(Goal):
Reproduce the material below, substituting "Detect" for every occurrence of "Identify" and leaving everything else unchanged.

Start

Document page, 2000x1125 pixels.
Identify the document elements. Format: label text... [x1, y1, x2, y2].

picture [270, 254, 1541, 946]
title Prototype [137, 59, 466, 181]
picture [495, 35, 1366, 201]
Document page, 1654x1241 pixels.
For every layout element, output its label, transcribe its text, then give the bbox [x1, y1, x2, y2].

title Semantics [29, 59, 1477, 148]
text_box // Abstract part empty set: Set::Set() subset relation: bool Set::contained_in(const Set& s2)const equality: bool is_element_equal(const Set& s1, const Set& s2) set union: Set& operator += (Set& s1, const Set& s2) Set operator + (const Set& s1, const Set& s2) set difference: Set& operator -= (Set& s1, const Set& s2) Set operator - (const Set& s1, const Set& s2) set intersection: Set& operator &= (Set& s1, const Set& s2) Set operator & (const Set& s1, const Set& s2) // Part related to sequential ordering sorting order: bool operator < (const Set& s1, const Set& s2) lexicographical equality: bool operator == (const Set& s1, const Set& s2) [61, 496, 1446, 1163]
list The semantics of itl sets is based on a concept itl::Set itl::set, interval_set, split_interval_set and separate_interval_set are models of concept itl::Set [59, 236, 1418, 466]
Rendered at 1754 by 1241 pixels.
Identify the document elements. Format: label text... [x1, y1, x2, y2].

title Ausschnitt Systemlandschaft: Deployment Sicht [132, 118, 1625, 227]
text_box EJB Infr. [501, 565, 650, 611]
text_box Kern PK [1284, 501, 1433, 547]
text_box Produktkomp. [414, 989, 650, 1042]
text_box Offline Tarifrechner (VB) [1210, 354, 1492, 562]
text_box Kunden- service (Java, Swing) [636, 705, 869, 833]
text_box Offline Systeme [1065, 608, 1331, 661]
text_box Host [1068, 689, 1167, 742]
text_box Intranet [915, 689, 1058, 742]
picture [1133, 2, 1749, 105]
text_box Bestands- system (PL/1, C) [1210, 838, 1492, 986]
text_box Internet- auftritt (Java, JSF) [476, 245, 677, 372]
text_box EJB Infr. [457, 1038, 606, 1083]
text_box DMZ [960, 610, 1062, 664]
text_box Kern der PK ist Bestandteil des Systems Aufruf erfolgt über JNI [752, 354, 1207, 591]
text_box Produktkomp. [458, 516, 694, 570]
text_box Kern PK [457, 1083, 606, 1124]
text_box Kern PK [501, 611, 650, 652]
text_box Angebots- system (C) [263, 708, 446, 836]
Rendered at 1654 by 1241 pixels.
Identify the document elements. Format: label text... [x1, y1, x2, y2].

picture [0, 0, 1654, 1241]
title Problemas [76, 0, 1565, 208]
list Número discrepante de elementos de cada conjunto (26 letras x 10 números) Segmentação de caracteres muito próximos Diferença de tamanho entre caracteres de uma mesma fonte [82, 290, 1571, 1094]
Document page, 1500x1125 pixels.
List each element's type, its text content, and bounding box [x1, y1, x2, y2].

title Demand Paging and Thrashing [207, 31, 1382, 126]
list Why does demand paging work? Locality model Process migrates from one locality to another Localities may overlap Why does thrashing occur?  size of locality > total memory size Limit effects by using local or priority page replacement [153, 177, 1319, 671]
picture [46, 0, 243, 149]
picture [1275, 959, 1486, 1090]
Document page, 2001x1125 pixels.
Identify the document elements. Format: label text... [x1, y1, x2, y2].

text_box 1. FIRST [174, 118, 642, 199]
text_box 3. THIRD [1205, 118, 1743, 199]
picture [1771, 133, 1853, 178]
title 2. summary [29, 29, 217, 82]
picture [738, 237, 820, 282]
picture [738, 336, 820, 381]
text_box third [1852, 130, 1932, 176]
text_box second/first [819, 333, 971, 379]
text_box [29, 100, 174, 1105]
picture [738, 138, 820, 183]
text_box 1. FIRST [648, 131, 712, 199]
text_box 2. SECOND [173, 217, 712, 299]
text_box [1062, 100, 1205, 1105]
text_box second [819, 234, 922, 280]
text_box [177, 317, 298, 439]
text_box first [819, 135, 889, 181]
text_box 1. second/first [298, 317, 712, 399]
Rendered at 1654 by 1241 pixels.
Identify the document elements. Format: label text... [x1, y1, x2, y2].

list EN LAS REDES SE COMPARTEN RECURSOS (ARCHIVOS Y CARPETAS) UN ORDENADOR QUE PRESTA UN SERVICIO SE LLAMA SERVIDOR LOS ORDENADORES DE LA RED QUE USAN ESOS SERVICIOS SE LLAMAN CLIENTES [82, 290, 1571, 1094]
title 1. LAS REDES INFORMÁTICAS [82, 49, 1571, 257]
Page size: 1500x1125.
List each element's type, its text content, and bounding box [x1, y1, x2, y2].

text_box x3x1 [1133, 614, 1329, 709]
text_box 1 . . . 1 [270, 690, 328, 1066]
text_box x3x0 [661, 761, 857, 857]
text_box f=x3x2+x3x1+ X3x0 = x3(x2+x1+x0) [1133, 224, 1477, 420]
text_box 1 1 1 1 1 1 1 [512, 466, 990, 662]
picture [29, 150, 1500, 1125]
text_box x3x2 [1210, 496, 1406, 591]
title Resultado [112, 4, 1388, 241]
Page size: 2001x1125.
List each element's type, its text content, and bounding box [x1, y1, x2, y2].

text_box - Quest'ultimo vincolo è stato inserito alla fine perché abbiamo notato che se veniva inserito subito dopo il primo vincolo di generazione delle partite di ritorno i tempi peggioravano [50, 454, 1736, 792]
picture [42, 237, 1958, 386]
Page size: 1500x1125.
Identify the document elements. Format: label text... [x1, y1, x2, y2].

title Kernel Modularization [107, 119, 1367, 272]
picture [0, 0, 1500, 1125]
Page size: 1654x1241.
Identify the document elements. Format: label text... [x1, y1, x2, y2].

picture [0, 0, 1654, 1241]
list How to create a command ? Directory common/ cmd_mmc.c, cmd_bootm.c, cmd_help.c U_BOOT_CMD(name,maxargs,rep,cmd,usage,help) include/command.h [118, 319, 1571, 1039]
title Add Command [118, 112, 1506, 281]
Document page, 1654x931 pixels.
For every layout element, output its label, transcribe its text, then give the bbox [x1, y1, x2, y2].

End

(In response):
Document page, 2000x1125 pixels.
Detect the document elements. Format: label text... [x1, y1, x2, y2].

picture [270, 254, 1541, 946]
title Prototype [137, 59, 466, 181]
picture [495, 35, 1366, 201]
Document page, 1654x1241 pixels.
For every layout element, output its label, transcribe its text, then give the bbox [x1, y1, x2, y2].

title Semantics [29, 59, 1477, 148]
text_box // Abstract part empty set: Set::Set() subset relation: bool Set::contained_in(const Set& s2)const equality: bool is_element_equal(const Set& s1, const Set& s2) set union: Set& operator += (Set& s1, const Set& s2) Set operator + (const Set& s1, const Set& s2) set difference: Set& operator -= (Set& s1, const Set& s2) Set operator - (const Set& s1, const Set& s2) set intersection: Set& operator &= (Set& s1, const Set& s2) Set operator & (const Set& s1, const Set& s2) // Part related to sequential ordering sorting order: bool operator < (const Set& s1, const Set& s2) lexicographical equality: bool operator == (const Set& s1, const Set& s2) [61, 496, 1446, 1163]
list The semantics of itl sets is based on a concept itl::Set itl::set, interval_set, split_interval_set and separate_interval_set are models of concept itl::Set [59, 236, 1418, 466]
Rendered at 1754 by 1241 pixels.
Detect the document elements. Format: label text... [x1, y1, x2, y2].

title Ausschnitt Systemlandschaft: Deployment Sicht [132, 118, 1625, 227]
text_box EJB Infr. [501, 565, 650, 611]
text_box Kern PK [1284, 501, 1433, 547]
text_box Produktkomp. [414, 989, 650, 1042]
text_box Offline Tarifrechner (VB) [1210, 354, 1492, 562]
text_box Kunden- service (Java, Swing) [636, 705, 869, 833]
text_box Offline Systeme [1065, 608, 1331, 661]
text_box Host [1068, 689, 1167, 742]
text_box Intranet [915, 689, 1058, 742]
picture [1133, 2, 1749, 105]
text_box Bestands- system (PL/1, C) [1210, 838, 1492, 986]
text_box Internet- auftritt (Java, JSF) [476, 245, 677, 372]
text_box EJB Infr. [457, 1038, 606, 1083]
text_box DMZ [960, 610, 1062, 664]
text_box Kern der PK ist Bestandteil des Systems Aufruf erfolgt über JNI [752, 354, 1207, 591]
text_box Produktkomp. [458, 516, 694, 570]
text_box Kern PK [457, 1083, 606, 1124]
text_box Kern PK [501, 611, 650, 652]
text_box Angebots- system (C) [263, 708, 446, 836]
Rendered at 1654 by 1241 pixels.
Detect the document elements. Format: label text... [x1, y1, x2, y2].

picture [0, 0, 1654, 1241]
title Problemas [76, 0, 1565, 208]
list Número discrepante de elementos de cada conjunto (26 letras x 10 números) Segmentação de caracteres muito próximos Diferença de tamanho entre caracteres de uma mesma fonte [82, 290, 1571, 1094]
Document page, 1500x1125 pixels.
List each element's type, its text content, and bounding box [x1, y1, x2, y2].

title Demand Paging and Thrashing [207, 31, 1382, 126]
list Why does demand paging work? Locality model Process migrates from one locality to another Localities may overlap Why does thrashing occur?  size of locality > total memory size Limit effects by using local or priority page replacement [153, 177, 1319, 671]
picture [46, 0, 243, 149]
picture [1275, 959, 1486, 1090]
Document page, 2001x1125 pixels.
Detect the document elements. Format: label text... [x1, y1, x2, y2].

text_box 1. FIRST [174, 118, 642, 199]
text_box 3. THIRD [1205, 118, 1743, 199]
picture [1771, 133, 1853, 178]
title 2. summary [29, 29, 217, 82]
picture [738, 237, 820, 282]
picture [738, 336, 820, 381]
text_box third [1852, 130, 1932, 176]
text_box second/first [819, 333, 971, 379]
text_box [29, 100, 174, 1105]
picture [738, 138, 820, 183]
text_box 1. FIRST [648, 131, 712, 199]
text_box 2. SECOND [173, 217, 712, 299]
text_box [1062, 100, 1205, 1105]
text_box second [819, 234, 922, 280]
text_box [177, 317, 298, 439]
text_box first [819, 135, 889, 181]
text_box 1. second/first [298, 317, 712, 399]
Rendered at 1654 by 1241 pixels.
Detect the document elements. Format: label text... [x1, y1, x2, y2].

list EN LAS REDES SE COMPARTEN RECURSOS (ARCHIVOS Y CARPETAS) UN ORDENADOR QUE PRESTA UN SERVICIO SE LLAMA SERVIDOR LOS ORDENADORES DE LA RED QUE USAN ESOS SERVICIOS SE LLAMAN CLIENTES [82, 290, 1571, 1094]
title 1. LAS REDES INFORMÁTICAS [82, 49, 1571, 257]
Page size: 1500x1125.
List each element's type, its text content, and bounding box [x1, y1, x2, y2].

text_box x3x1 [1133, 614, 1329, 709]
text_box 1 . . . 1 [270, 690, 328, 1066]
text_box x3x0 [661, 761, 857, 857]
text_box f=x3x2+x3x1+ X3x0 = x3(x2+x1+x0) [1133, 224, 1477, 420]
text_box 1 1 1 1 1 1 1 [512, 466, 990, 662]
picture [29, 150, 1500, 1125]
text_box x3x2 [1210, 496, 1406, 591]
title Resultado [112, 4, 1388, 241]
Page size: 2001x1125.
List each element's type, its text content, and bounding box [x1, y1, x2, y2].

text_box - Quest'ultimo vincolo è stato inserito alla fine perché abbiamo notato che se veniva inserito subito dopo il primo vincolo di generazione delle partite di ritorno i tempi peggioravano [50, 454, 1736, 792]
picture [42, 237, 1958, 386]
Page size: 1500x1125.
Detect the document elements. Format: label text... [x1, y1, x2, y2].

title Kernel Modularization [107, 119, 1367, 272]
picture [0, 0, 1500, 1125]
Page size: 1654x1241.
Detect the document elements. Format: label text... [x1, y1, x2, y2].

picture [0, 0, 1654, 1241]
list How to create a command ? Directory common/ cmd_mmc.c, cmd_bootm.c, cmd_help.c U_BOOT_CMD(name,maxargs,rep,cmd,usage,help) include/command.h [118, 319, 1571, 1039]
title Add Command [118, 112, 1506, 281]
Document page, 1654x931 pixels.
For every layout element, output its label, transcribe its text, then give the bbox [x1, y1, x2, y2].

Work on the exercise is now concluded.